Кусочки жизни

Татьяна Беклемышева
   Мне очень хотелось написать об этой удивительной женщине. Она согласилась, если я буду записывать только то, что расскажет она. Мне не нравится последний абзац. Но она отказалась его убрать.  Я лишь чуть отредактировала её рассказ. Возможно, потом ей захочется вернуться к нашему повествованию...   
 
 Звонили из  Липецка.
  - Делька, ты?  Ну и забралась в тьму-таракань... Да Ирина это!   "Онегин, я скрывать не стану! Безумно я люблю Татьяну..." Помнишь? Я сейчас в Доме ветеранов. Всё хорошо у меня. Ещё пою, и говорят неплохо. Партнёр лет на 15 моложе, но краснеет, когда я ему глазки строю! Ну что ты , какой театр! Небольшой клуб при нашей богодельне. Хотя народу много собирается. Звоню я по другому поводу! Максима помнишь? Похоронили его неделю назад. Да, тоже с нами был... Расстались вы с ним нехорошо. Перед самым твоим днём рождения. Он и подарок не успел подарить. Говорил, всю жизнь сожалел об этом. Пустячок. У тебя колье было, с рубинами. Так вот - колечко. Тоже с рубином. И оправа под стать колье. В Чите у ювелира заказывал, когда приезжал. Просил меня передать тебе. Вот оно - у меня на ладошке. Красота то какая! Чего молчишь?  Колье продала? Да как ты могла! Мы так завидовали, когда  тебе ТОТ его подарил... Ты что, плачешь? Да, я помню, ты никогда не плачешь... Так что же мне с кольцом делать? Себе взять? Ой, может, почтой... Да, да, конечно... Ты права. Что ж,  пусть со мной будет... Всего тебе хорошего, родная! Вдруг, свидимся...

    Моё полное имя Аделаида. Когда я родилась, повитуха  объявила : " Ну и длинноногая! Балериной будет!" Отец, заядлый театрал, решил, что самое подходящее для балерины имя - Аделаида. Мама звала меня  Делюшкой, на что отец очень сердился. А чуть повзрослев, я сама стала стесняться этого громкого имени и всем представлялась коротко  - Деля. Балериной я не стала. Хотя танцевала очень хорошо. Это впоследствии пригодилось. В шесть лет у меня "открылся голос", а в  восемь вдруг обнаружилась способность "перевоплощения", чем я охотно пользовалась, пропуская нелюбимые уроки математики. И тогда папа же решил, что я буду актрисой. И я стала актрисой. Поющей и танцующей.

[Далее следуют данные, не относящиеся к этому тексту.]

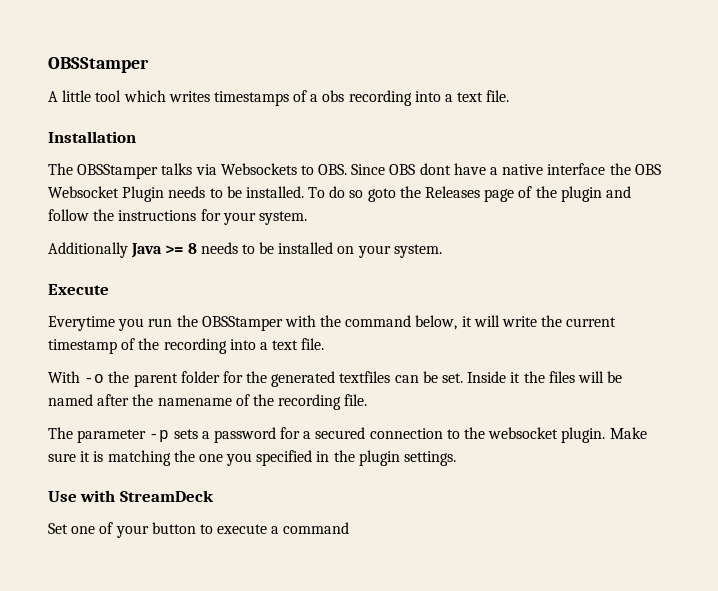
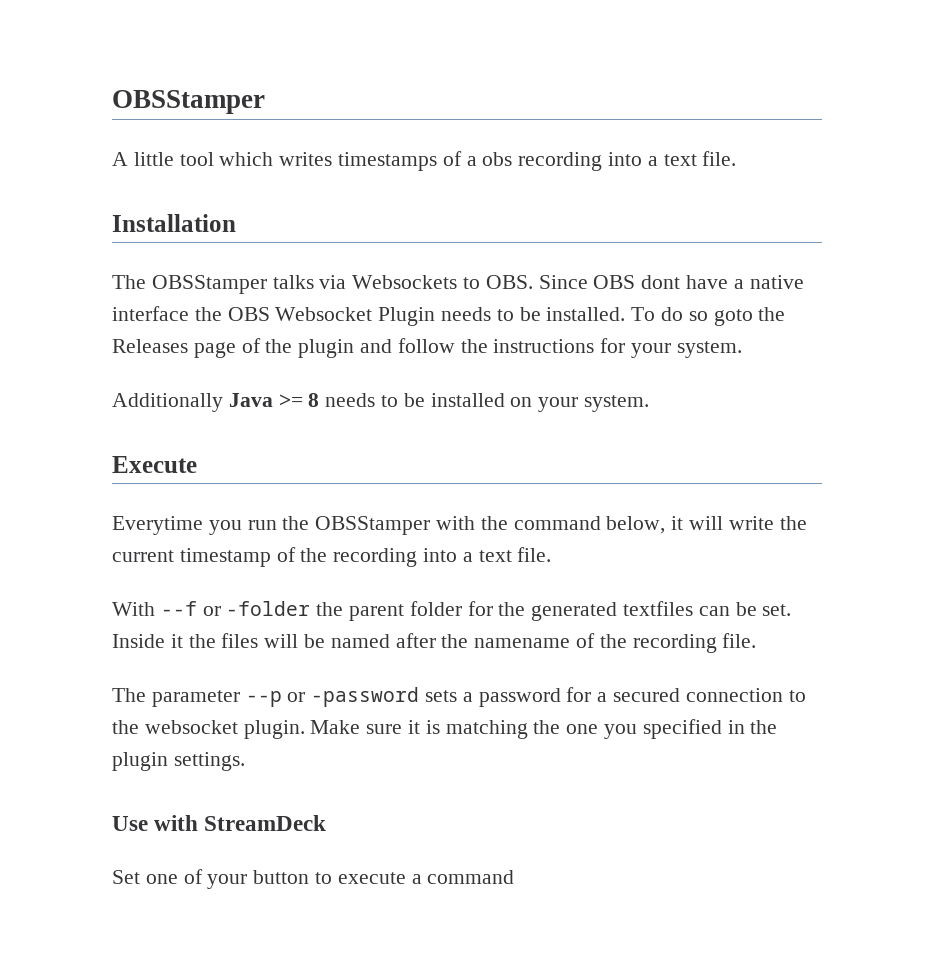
[84,374,105,383] -o -> [160,601,311,616] --f or -folder
[149,430,170,442] -p -> [245,687,420,707] --p or -password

    И ещё. Я была красивой. Очень красивой. По молодости  мне казалось - это прекрасно. Именно тогда в моей жизни появился Максим - главный режиссёр театра. Мне было  почти девятнадцать. Ему чуть за сорок. Это было счастье. И личное и творческое. Ирина была ведущей актрисой. "Примой" - так тогда называли. Но она молча отдала мне и Максима и свои роли. У счастья в молодости слепые глаза. Я не видела ни боли, ни перешёптываний, ни недовольных гримас. Ничего этого Максим не подпускал ко мне.  Он вообще был моим ангелом-хранителем. Меня обошла стороной война, потому что меня очень любили. Да, приходили соседи плакали, о чём-то просили. Я запомнила эти годы только тем, что была изолирована от всего мира. Даже учителя приходили на дом. Война коснулась нас, когда  родители стали о ней забывать, как это ни кощунственно звучит. Но тогда в моей жизни уже был Максим. И я была "передана"  ему. Боль придёт ко мне позже.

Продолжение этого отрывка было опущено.